This week’s reading, ironically, will be the second time that we are studying the book of Deuteronomy. Our first time in this book dealt with the Shema, one of the most formative passages in all of the bible for the Jewish people. This week we’ll be looking at the Festival of Booths and especially it’s connection with giving.
You can read our previous World Behind the Text of Deuteronomy by clicking here.

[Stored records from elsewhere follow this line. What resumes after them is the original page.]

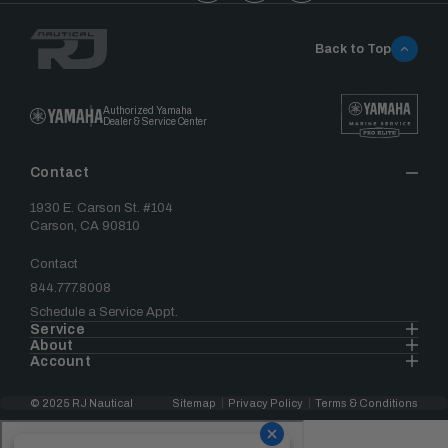
Back to Top
Authorized Yamaha
Dealer & Service Center
Contact
1930 E. Carson St. #104
Carson, CA 90810
Contact
844.777.8008
Schedule a Service Appt.
Service
About
Account
© 2025 RJ Nautical
Sitemap
Privacy Policy
Terms & Conditions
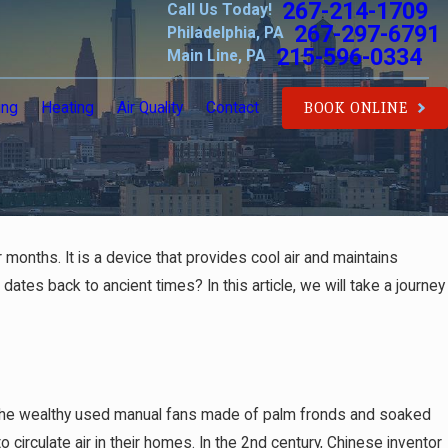
267-214-1709
Call Us Today!
267-297-6791
Philadelphia, PA
215-596-0334
Main Line, PA
ing
Heating
Air Quality
Contact
BOOK ONLINE
 months. It is a device that provides cool air and maintains
ates back to ancient times? In this article, we will take a journey
re the wealthy used manual fans made of palm fronds and soaked
irculate air in their homes. In the 2nd century, Chinese inventor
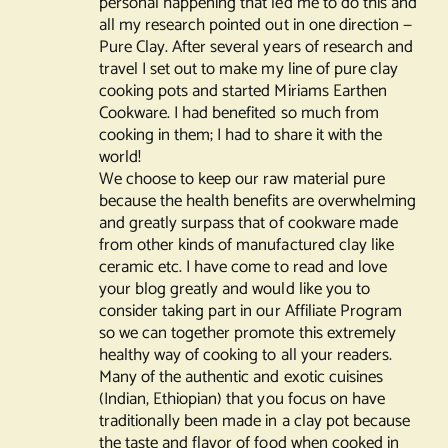
personal happening that led me to do this and
all my research pointed out in one direction —
Pure Clay. After several years of research and
travel I set out to make my line of pure clay
cooking pots and started Miriams Earthen
Cookware. I had benefited so much from
cooking in them; I had to share it with the
world!
We choose to keep our raw material pure
because the health benefits are overwhelming
and greatly surpass that of cookware made
from other kinds of manufactured clay like
ceramic etc. I have come to read and love
your blog greatly and would like you to
consider taking part in our Affiliate Program
so we can together promote this extremely
healthy way of cooking to all your readers.
Many of the authentic and exotic cuisines
(Indian, Ethiopian) that you focus on have
traditionally been made in a clay pot because
the taste and flavor of food when cooked in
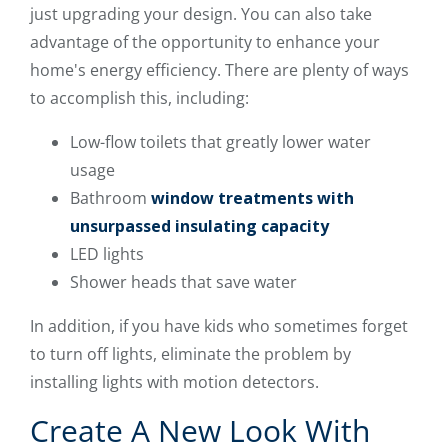
just upgrading your design. You can also take
advantage of the opportunity to enhance your
home's energy efficiency. There are plenty of ways
to accomplish this, including:
Low-flow toilets that greatly lower water
usage
Bathroom
window treatments with
unsurpassed insulating capacity
LED lights
Shower heads that save water
In addition, if you have kids who sometimes forget
to turn off lights, eliminate the problem by
installing lights with motion detectors.
Create A New Look With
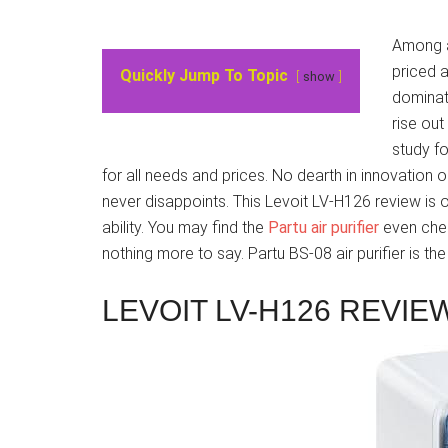
Among al
priced a
Quickly Jump To Topic
show
dominati
rise ou
study fo
for all needs and prices. No dearth in innovation o
never disappoints. This Levoit LV-H126 review is o
ability. You may find the
Partu air purifier
even chea
nothing more to say. Partu BS-08 air purifier is th
LEVOIT LV-H126 REVIE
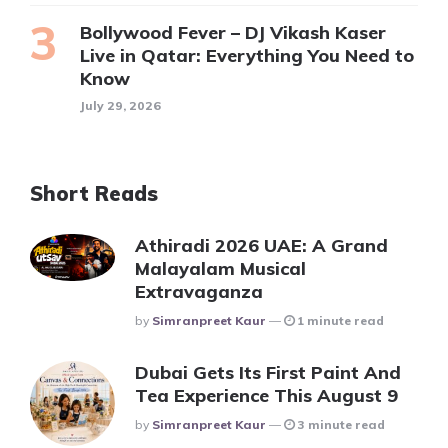
Bollywood Fever – DJ Vikash Kaser
Live in Qatar: Everything You Need to
Know
July 29, 2026
Short Reads
Athiradi 2026 UAE: A Grand
Malayalam Musical
Extravaganza
Posted
By
Simranpreet Kaur
1 minute read
Dubai Gets Its First Paint And
Tea Experience This August 9
Posted
By
Simranpreet Kaur
3 minute read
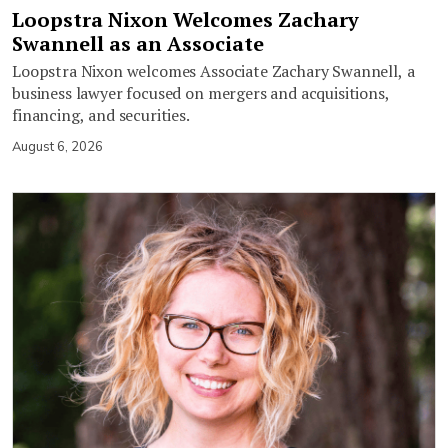
Loopstra Nixon Welcomes Zachary
Swannell as an Associate
Loopstra Nixon welcomes Associate Zachary Swannell, a
business lawyer focused on mergers and acquisitions,
financing, and securities.
August 6, 2026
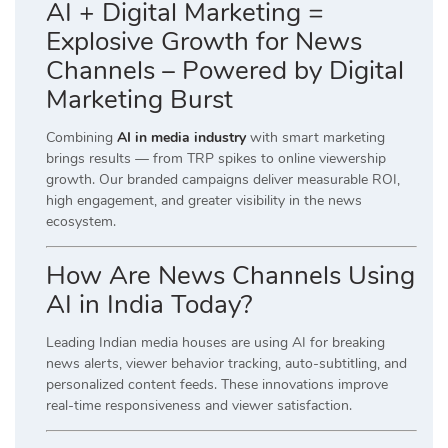
AI + Digital Marketing =
Explosive Growth for News
Channels – Powered by Digital
Marketing Burst
Combining
AI in media industry
with smart marketing
brings results — from TRP spikes to online viewership
growth. Our branded campaigns deliver measurable ROI,
high engagement, and greater visibility in the news
ecosystem.
How Are News Channels Using
AI in India Today?
Leading Indian media houses are using AI for breaking
news alerts, viewer behavior tracking, auto-subtitling, and
personalized content feeds. These innovations improve
real-time responsiveness and viewer satisfaction.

In the Biblical Jewish tradition there are seven (or eight, if you count the weekly Sabbath) festivals the people are commanded to keep
- Passover – remember how God freed the people from Egypt
- Unleavened Bread – remembers the hurried escape and the effect of sin
- First Fruits – remembers God’s promise of the Promised Land
- Rosha Hannan – New Year, a day of confession and renewal
- Yom Kippur – the Day of Atonement, a day of confession of sin and atonement, both collectively and individually
- Pentecost – a harvest festival, remembering the gathering of wheat and God’s provision
- Booths – a harvest festival, remembering God’s provision and His care especially during the wilderness. The people would construct a booth or tabernacle to sleep in during this festival to remember.
This week’s reading will be based around the festival of Booths (or Tabneackesl), called Sukkot in Hebrew. This is about remembering that our gifts, our life, our very survival is not because of us, but it is because of God’s provision.